No. In iOS 8 apps can use WKWebView, which is accelerated.


Wow, thanks, I can't believe I missed reading about this until now. This framework looks really promising


Unfortunately, due to sandboxing rules added around beta4, WKWebView doesn't allow access to any local files, making it nearly worthless for hybrid apps, ebook viewers, etc.

The only workaround that I know of is to run a webserver on a background thread and point the WKWebView at it. Hopefully Apple fixes this in a future release.

Also, WKWebView doesn't work with NSURLProtocol, which a lot of companies use to implement encryption and dynamic (e.g. database-sourced) web pages.


My distant but intense interest in the future of hybrid apps just took a nosedive. Do you know if any of the major players (Phonegap, CocoonJS, etc) implement the web server approach? It doesn't seem too difficult, but it sure must be a hassle.


The only reason it wasn't allowed until now was security.
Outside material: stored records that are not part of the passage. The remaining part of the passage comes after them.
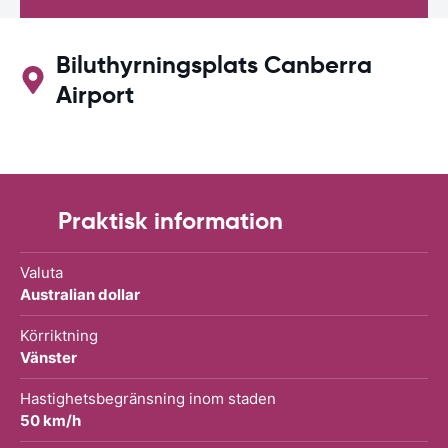
Biluthyrningsplats Canberra
Airport
Praktisk information
Valuta
Australian dollar
Körriktning
Vänster
Hastighetsbegränsning inom staden
50 km/h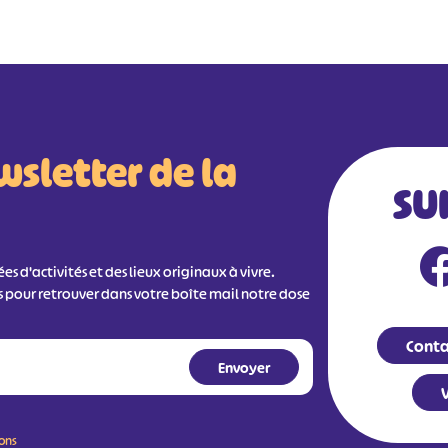
wsletter de la
SU
s d'activités et des lieux originaux à vivre.
s pour retrouver dans votre boîte mail notre dose
Conta
V
ions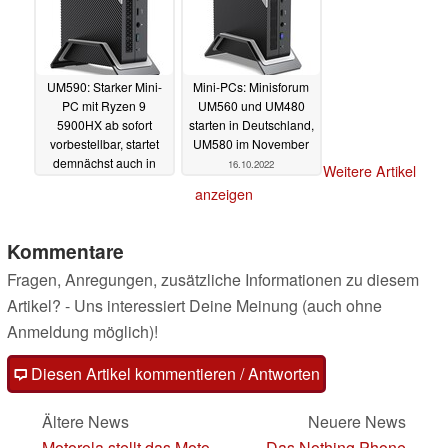
UM590: Starker Mini-
Mini-PCs: Minisforum
PC mit Ryzen 9
UM560 und UM480
5900HX ab sofort
starten in Deutschland,
vorbestellbar, startet
UM580 im November
demnächst auch in
16.10.2022
Weitere Artikel
Deutschland
22.10.2022
anzeigen
Kommentare
Fragen, Anregungen, zusätzliche Informationen zu diesem
Artikel? - Uns interessiert Deine Meinung (auch ohne
Anmeldung möglich)!
Diesen Artikel kommentieren / Antworten
Ältere News
Neuere News
Motorola stellt das Moto
Das Nothing Phone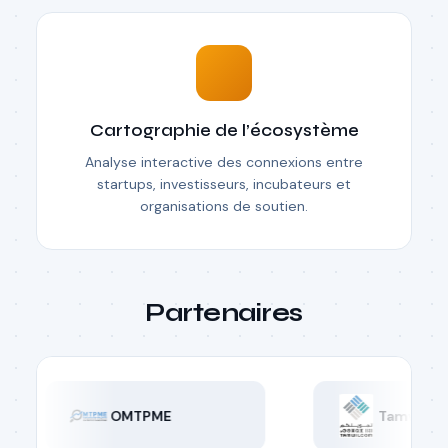
Cartographie de l’écosystème
Analyse interactive des connexions entre
startups, investisseurs, incubateurs et
organisations de soutien.
Partenaires
OMTPME
Tamwilcom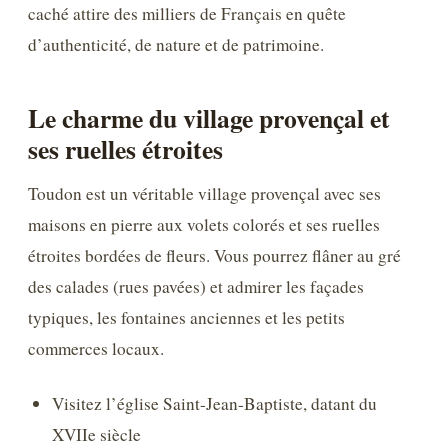
caché attire des milliers de Français en quête
d’authenticité, de nature et de patrimoine.
Le charme du village provençal et
ses ruelles étroites
Toudon est un véritable village provençal avec ses
maisons en pierre aux volets colorés et ses ruelles
étroites bordées de fleurs. Vous pourrez flâner au gré
des calades (rues pavées) et admirer les façades
typiques, les fontaines anciennes et les petits
commerces locaux.
Visitez l’église Saint-Jean-Baptiste, datant du
XVIIe siècle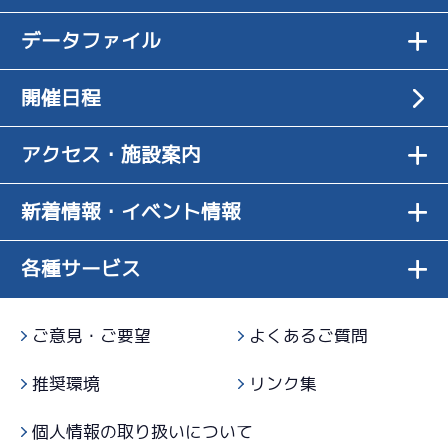
-
-
-
２日目
3
.17
転
-
12R
こそこ
めっちゃ下が
1
.25
１
1R
-
データファイル
07/14
予選特選
成績は悪いけ
る感じではな
サンライズＶ戦
逃 げ
初日
08/05
5
.06
５
7R
ど普通ぐらい
かった
最終日
足そのものは水準十分だが、乗りづらさを露
3
.14
４
6R
予選
短評
開催日程
はある
呈
一般
2
.20
３
2R
電気
…
電気一式
キャブ
…
キャブレタ
ピストン
…
ピストン
ターンで進ま
アクセス・施設案内
サンライズＷ戦
２日目負傷帰郷。特徴はないがレースできる
リング
…
ピストンリング
シリンダ
…
シリンダケース
07/15
短評
ず横流れして
足
シャフト
…
クランクシャフト
ペラ
…
プロペラ
２日目
3
.17
６
6R
いた
ギヤ
…
ギヤケース
キャリボ
…
キャリアボデー
新着情報・イベント情報
電気
…
電気一式
キャブ
…
キャブレタ
ピストン
…
ピストン
予選
リング
…
ピストンリング
シリンダ
…
シリンダケース
-
-
-
シャフト
…
クランクシャフト
ペラ
…
プロペラ
-
各種サービス
立ち上がりが
ギヤ
…
ギヤケース
キャリボ
…
キャリアボデー
-
07/16
悪いし乗りづ
３日目
4
.10
６
8R
らい
ご意見・ご要望
よくあるご質問
予選
3
.16
３
2R
推奨環境
リンク集
回転不足で足
サンライズＷ戦
07/17
になっていな
４日目
個人情報の取り扱いについて
4
.14
６
10R
かった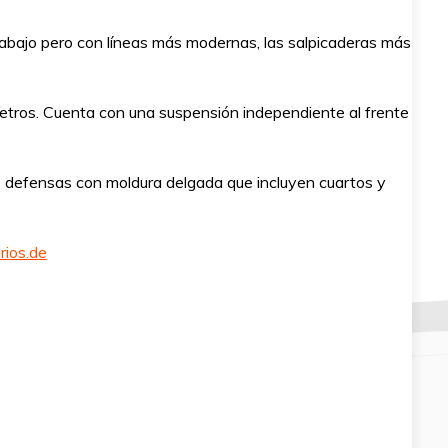
carabajo pero con líneas más modernas, las salpicaderas más
metros. Cuenta con una suspensión independiente al frente
as defensas con moldura delgada que incluyen cuartos y
rios.de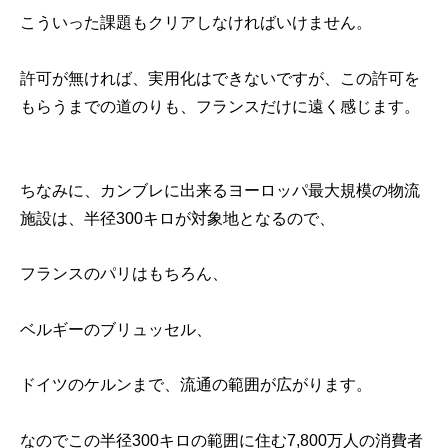
こういった課題もクリアしなければいけません。
許可が無ければ、実用化はできないですが、この許可を
もらうまでの道のりも、フランスだけに遠く感じます。
ちなみに、カンブレに出来るヨーロッパ最大規模の物流
施設は、半径300キロが対象地となるので、
フランスのパリはもちろん、
ベルギーのブリュッセル、
ドイツのケルンまで、流通の範囲が広がります。
なのでこの半径300キロの範囲に住む7,800万人の消費者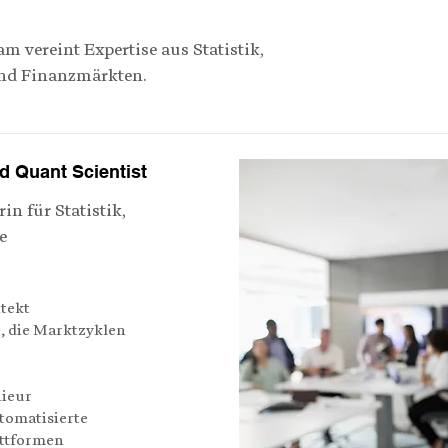
m vereint Expertise aus Statistik,
und Finanzmärkten.
d Quant Scientist
n für Statistik,
e
tekt
, die Marktzyklen
nieur
utomatisierte
attformen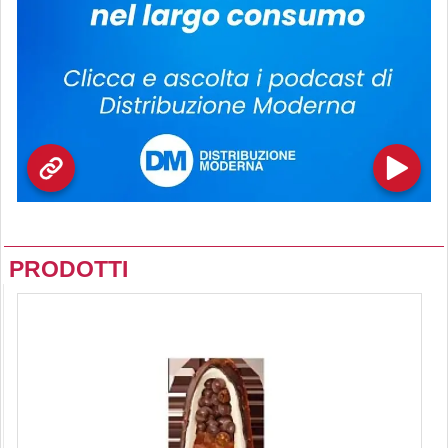
PRODOTTI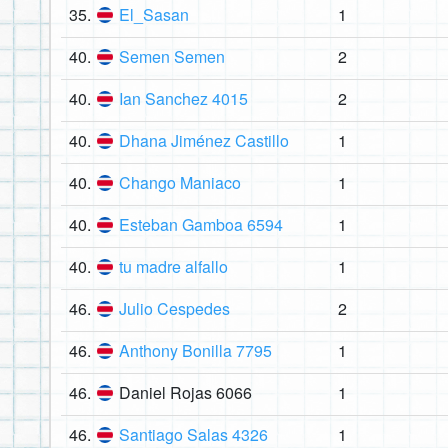
35.
El_Sasan
1
40.
Semen Semen
2
40.
Ian Sanchez 4015
2
40.
Dhana Jiménez Castillo
1
40.
Chango Maniaco
1
40.
Esteban Gamboa 6594
1
40.
tu madre alfallo
1
46.
Julio Cespedes
2
46.
Anthony Bonilla 7795
1
46.
Daniel Rojas 6066
1
46.
Santiago Salas 4326
1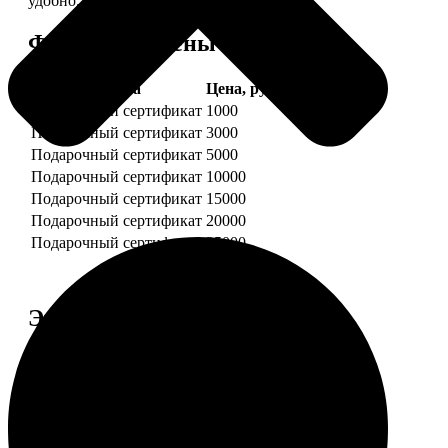
удобно.
Форматы и цены
Услуга
Цена, руб.
Подарочный сертификат
1000
Подарочный сертификат
3000
Подарочный сертификат
5000
Подарочный сертификат
10000
Подарочный сертификат
15000
Подарочный сертификат
20000
Подарочный сертификат
25000
Этапы работы
1. ЗАКАЗ
Нажмите «Сделать заказ», выберите номинал
сертификата, нажмите «Добавить в корзину».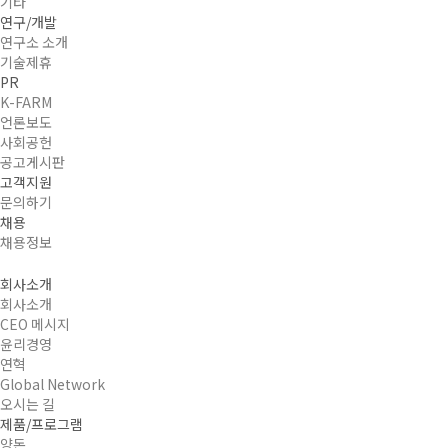
기타
연구/개발
연구소 소개
기술제휴
PR
K-FARM
언론보도
사회공헌
공고게시판
고객지원
문의하기
채용
채용정보
회사소개
회사소개
CEO 메시지
윤리경영
연혁
Global Network
오시는 길
제품/프로그램
양돈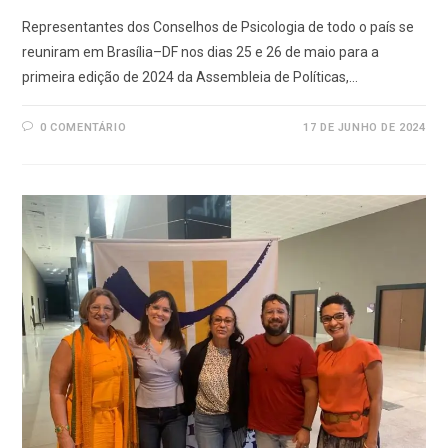
Representantes dos Conselhos de Psicologia de todo o país se
reuniram em Brasília–DF nos dias 25 e 26 de maio para a
primeira edição de 2024 da Assembleia de Políticas,…
0 COMENTÁRIO
17 DE JUNHO DE 2024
With iOS 8 cross process communication improvements, the JITed JavaScript engine can be used by third party apps in a segregated fashion without sacrificing security.


Is this also true when using JavaScriptCore directly? Or do you only get JIT compilation in the context of a web view?


Only in a web view. The point is that the JITed code is in an isolated process with few permissions.


And vitally it can allocate executable memory, which nothing you write can.